Chris Buncic, President and CEO of Ascendant, commented: "We are extremely pleased to report our first quarter of net income. This is quite a milestone for Ascendant as it firmly marks the transition towards our objective of Free Cash Flow. Our operational success at El Mochito has provided significantly higher revenues that have led to positive EBITDA for the past three months and gives good visibility to achieve our targeted free cash flow in the fourth quarter and into 2018."

He continued, "Our primary focus for 2017 was to drive monthly tonnage to confirm El Mochito was capable of higher production rates as well as to fix a myriad of issues needed to attain operational stability and provide a path to future growth. The focus now and into 2018 will be to drive increased value per tonne mined, primarily through improving grade while at the same time reducing costs. This mine optimization will provide the foundation for the next phase of growth led by the success of our current exploration program."

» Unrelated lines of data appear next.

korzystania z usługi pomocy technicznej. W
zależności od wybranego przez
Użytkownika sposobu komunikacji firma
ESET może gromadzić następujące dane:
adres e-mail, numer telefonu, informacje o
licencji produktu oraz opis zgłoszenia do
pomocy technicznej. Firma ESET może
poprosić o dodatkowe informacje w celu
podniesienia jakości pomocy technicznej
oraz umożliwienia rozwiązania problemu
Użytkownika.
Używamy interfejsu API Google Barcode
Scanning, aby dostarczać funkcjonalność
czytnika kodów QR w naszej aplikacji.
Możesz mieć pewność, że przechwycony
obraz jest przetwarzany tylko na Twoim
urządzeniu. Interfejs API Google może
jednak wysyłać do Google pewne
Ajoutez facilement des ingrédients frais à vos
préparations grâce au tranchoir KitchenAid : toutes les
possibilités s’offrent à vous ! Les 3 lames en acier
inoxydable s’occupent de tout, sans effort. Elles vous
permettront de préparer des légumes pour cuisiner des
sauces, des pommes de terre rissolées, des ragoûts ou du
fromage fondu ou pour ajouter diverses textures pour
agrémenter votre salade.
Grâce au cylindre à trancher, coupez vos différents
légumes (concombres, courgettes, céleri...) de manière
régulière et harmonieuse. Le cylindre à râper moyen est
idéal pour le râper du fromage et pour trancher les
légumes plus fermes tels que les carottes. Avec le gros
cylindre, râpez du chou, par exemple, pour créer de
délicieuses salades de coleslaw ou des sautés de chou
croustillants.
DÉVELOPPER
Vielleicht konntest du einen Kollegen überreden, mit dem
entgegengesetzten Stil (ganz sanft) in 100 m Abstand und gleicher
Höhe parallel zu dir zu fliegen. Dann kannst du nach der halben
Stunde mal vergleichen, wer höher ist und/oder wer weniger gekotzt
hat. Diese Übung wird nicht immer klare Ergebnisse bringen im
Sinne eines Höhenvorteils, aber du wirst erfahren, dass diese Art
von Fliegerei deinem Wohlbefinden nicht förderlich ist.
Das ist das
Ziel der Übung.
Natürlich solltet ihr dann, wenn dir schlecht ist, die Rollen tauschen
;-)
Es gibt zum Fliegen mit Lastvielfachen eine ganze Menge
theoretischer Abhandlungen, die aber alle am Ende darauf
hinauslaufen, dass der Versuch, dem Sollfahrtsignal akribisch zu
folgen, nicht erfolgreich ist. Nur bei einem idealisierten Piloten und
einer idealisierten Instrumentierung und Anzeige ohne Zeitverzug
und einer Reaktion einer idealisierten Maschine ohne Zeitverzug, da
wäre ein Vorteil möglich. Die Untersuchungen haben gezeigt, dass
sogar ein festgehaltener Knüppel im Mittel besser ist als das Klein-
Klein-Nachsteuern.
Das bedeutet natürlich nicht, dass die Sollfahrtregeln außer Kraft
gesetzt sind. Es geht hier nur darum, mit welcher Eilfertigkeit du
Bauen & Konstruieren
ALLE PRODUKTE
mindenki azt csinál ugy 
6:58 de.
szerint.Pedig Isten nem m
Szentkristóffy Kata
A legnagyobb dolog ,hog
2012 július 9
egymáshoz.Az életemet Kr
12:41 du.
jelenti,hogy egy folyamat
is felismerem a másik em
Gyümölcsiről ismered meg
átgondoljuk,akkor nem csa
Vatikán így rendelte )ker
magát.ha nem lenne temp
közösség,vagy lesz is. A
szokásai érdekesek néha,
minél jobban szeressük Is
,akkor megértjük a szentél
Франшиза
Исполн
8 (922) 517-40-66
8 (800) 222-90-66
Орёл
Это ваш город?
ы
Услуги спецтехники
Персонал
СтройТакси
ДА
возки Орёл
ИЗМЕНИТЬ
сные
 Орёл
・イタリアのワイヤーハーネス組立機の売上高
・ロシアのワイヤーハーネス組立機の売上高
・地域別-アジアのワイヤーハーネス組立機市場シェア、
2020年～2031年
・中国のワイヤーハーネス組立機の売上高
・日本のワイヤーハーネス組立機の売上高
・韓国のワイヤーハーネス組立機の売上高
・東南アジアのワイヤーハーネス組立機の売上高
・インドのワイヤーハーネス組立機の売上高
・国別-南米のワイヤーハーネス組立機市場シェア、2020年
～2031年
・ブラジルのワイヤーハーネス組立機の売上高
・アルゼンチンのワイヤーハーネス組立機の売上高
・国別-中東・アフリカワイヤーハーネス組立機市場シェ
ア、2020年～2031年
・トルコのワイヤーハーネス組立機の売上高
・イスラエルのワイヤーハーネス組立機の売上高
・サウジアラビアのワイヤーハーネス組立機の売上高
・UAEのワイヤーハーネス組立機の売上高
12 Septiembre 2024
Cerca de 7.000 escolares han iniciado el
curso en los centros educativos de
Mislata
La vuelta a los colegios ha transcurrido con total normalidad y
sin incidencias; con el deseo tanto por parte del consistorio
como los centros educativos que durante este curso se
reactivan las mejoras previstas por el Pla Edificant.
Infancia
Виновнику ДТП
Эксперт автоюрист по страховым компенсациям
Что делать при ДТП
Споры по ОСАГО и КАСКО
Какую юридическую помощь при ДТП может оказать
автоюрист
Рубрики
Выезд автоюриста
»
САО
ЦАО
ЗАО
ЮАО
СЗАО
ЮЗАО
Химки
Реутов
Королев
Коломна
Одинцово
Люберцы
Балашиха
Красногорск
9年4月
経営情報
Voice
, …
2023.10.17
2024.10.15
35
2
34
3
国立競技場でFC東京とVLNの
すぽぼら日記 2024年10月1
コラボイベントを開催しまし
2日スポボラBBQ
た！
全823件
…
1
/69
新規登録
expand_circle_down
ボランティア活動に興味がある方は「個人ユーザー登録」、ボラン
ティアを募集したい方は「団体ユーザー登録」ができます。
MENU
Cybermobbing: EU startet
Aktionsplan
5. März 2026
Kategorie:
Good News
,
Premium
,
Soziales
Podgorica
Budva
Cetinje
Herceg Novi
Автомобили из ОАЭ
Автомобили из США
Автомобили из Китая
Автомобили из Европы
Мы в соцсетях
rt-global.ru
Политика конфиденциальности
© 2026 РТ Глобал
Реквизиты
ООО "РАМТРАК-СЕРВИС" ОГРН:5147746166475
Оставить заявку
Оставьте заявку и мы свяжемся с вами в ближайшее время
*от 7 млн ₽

Summary of Financial and Operating Results

Financial Results      
  Q3 2017 Q2 2017   Q1 2017   9 Months YTD
Average Realized Metal Price
Zinc ($/lb)   1.43 1.25   1.26   1.32
Lead ($/lb)   1.06 0.98   1.04   1.03
Silver ($/oz)   16.02 16.97   18.01   16.2
Revenues     17,399,214 9,941,830   7,924,416   35,265,460
Adjusted EBITDA(1)   2,423,205   (5,552,201)     (1,932,694)   (4,818,380)
Net income (loss)   821,009      (8,555,453)   (2,893,917)   (10,628,361)
Basic Income (loss) per share                                           $0.01 ($0.15)   ($0.04)   ($0.17)

El Mochito Operational Results      
  Q3 2017 Q2 2017 Q1 2017 9 Months YTD
Tonnes Mined (tonnes)   177,631   151,028   131,325   459,984
Tonnes Milled (tonnes)   176,037   150,785   131,115   457,938
Operating Days   91   87   81   259
Tonnes Milled (tpd)   1,934   1,733   1,619   1,768
Average Head Grade        
Zinc (%)   3.51   3.36   3.43   3.44
Lead (%)   1.46   1.34   1.33   1.38
Silver (oz/t)   38.3   48.9   52.1   45.8
Zinc Equivalent Head Grade (%) (2)   5.36   5.50   5.56   5.47
Average Recoveries        
Zinc (%)   88.8   88.9   89.8   89.1
Lead (%)   73.7   72.3   76.9   74.2
Silver (%)   78.0   79.3   78.8   79.4
Contained Metal Production:        
  Zinc (tonnes)   5,488   4,505   4,032   14,025
  Lead (tonnes)   1,894   1,459   1,341   4,694
  Silver (oz)   168,181   188,245   173,041   529,640
  Zinc Equivalent (tonnes) (2)   7,936   6,975   6,201   21,111
  Zinc Equivalent (lbs) (2)   17,496,673   15,376,986   13,671,410   46,541,979
Zinc Equivalent (tonnes) Payable Produced (2)   6,746   5,929   5,271   17,944
Zinc Equivalent (lbs) Payable Produced (2)   14,872,172   13,070,438   11,620,699   39,560,682
Site Operating Cost per Tonne Milled (ex. CAPEX)   $87.86   $89.97   $98.91   $91.72

(1) EBITDA (earnings before interest, taxes, depreciation and amortization) is a Non-IFRS measure and is calculated by considering Company's earnings before interest payments, tax, depreciation and amortization are subtracted for any final accounting of its income and expenses.
(2) ZnEq Payable tonnes Produced = ((Zn Payable tonnes Produced x Zn Price)+(Pb Payable tonnes Produced x Pb Price)+ (Ag oz Payable Produced x Ag Price/oz x Oz to tonnes conversion ratio))/Zn Price where Zn and Pb prices are in tonne.